Thermal Storage Tank, part 1  6

Solar heat

Solar heat

For our zero-energy building we are using the sun to provide ALL of the heat we will need throughout the winter. After months of discussion, engineering models of heat requirements, heat losses, heat storage and solar heat generation… the team came up with a system. There are three major ingredients:

  • Solar collector
  • Thermal storage tank
  • Super insulated house

The Solar Collector generates the heat from the sun; the Thermal Storage Tank holds the heat for when it is needed; and the well-insulated house uses only the heat it needs.

Today we began the construction of the thermal storage tank.

The company providing the technology for the tank is TSS, Thermal Storage Solutions. Today they are still building these storage tanks to custom sizes on site. In the future they will have pre-fabricated tanks that just need to be hooked up after placing them in the ground. It is more interesting to see what is in one of these storage tanks, so its great that they have to build it up while we keep the cameras rolling.

Below is a set of pictures from the stationary webcam for today’s progress. It should be finished tomorrow and I will do a drawing of the layers to point out various elements.

Sand used to level/flatten ground

Sand used to level/flatten ground

Foamboard floor and walls

Foamboard floor and walls

Spray foam to hold it together

Spray foam to hold it together

More walls/floors

More walls/floors

more foam

more foam

finished walls and floor

finshed walls and floor

Water tight liner

Water tight liner

Finished liner

Finished liner

Base layer of stones

Base layer of stones

Temperature sensor tubing

Temperature sensor tubing

More rocks and sand

More rocks and sand

6 Comments

Dick Roth says:

My wife and I are doing a similar thing in Utah. We are collecting heat all summer to heat the house and melt the snow on our driveway in the winter. We used 2 prefab concrete tanks, insulated with foam all around. We filled them with sand. I wanted to use another storage medium – oil, water, etc – but it was a retrofit and not practical. We are charging the storage for the first time as I write. We are also using 400 gallons of water as storage in the house. Keep in touch if you want to trade results.


kimquirk says:

Sounds great, Dick! Thanks for your note.

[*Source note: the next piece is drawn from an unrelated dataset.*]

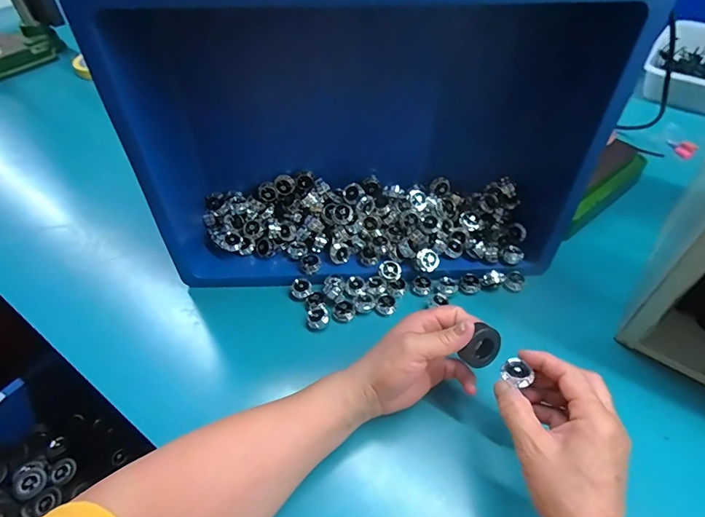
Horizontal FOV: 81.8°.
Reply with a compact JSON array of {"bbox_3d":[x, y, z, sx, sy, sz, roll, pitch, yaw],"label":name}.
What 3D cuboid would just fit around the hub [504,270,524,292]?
[{"bbox_3d":[0.199,0.028,0.498,0.021,0.014,0.023,-1,49,1],"label":"hub"}]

I asked around quite a bit about the medium – water, oil, some special chemical mix – and so far the answer has been that water is the best medium. The tank we just built has a lot of sand and some stones, but its the water in the tank that is the key to storing BTUs. I don’t have much background in this so I am interested in learning more and looking out for a better medium.

Does your tank just have sand? Or is it sand and water? What is the size of your prefab tanks. Maybe you can do your own comparison with your prefab tanks and your water tank. Are you heating these both with solar panels? What kind? I will be using 4 sets of Sunda evacuated tubes — Seido 5-16. Do you have any pictures?

Thanks,
Kim


Dick Roth says:

Kim –
Short explanation – I’m in the utility grade concentrated solar business in Hawaii. My wife is overseeing the Utah remodel. She has some pictures, it will take a while but I’ll get them to you. I don’t remember the size of the tanks, but I’ll find out. We are using evacuated tubes, but I don’t know what kind. I’ll find out.

Long explanation – Storage is one of the keys to utility sized CSP, so that got me started with the Utah project. I wish we had done this when we first started on the house 15 years ago because I would have put the tanks in an accessible place and filled them with water, as I agree that it is the best medium, except for some commercial grade media like thermal oil or salt.

We settled on sand as the best available medium, though our initial calculations tell us we probably won’t collect enough heat to carry us through a winter. Thus the indoor water tanks. Best to do this when you are building the house, rather than when remodeling. We had to bury the tanks under our steeply sloping driveway. The sand allowed us to put the tanks on an angle. We would have had to go way too deep to put level tanks full of water in, and then the issue of access for cleaning etc would have been a major challenge. So we settled for something we could use as a data gathering tool for the next guy.

If you want to, drop me an email at dickroth@gmail.com. I’ll answer you from a different address.

Dick


Mike Secules says:

Do you know what the thermal conductivity is of the spray-on foam you used in the storage tank?


kimquirk says:

We used 13″ of closed cell foam which should provide close to R100 insulation. Thanks for your comments.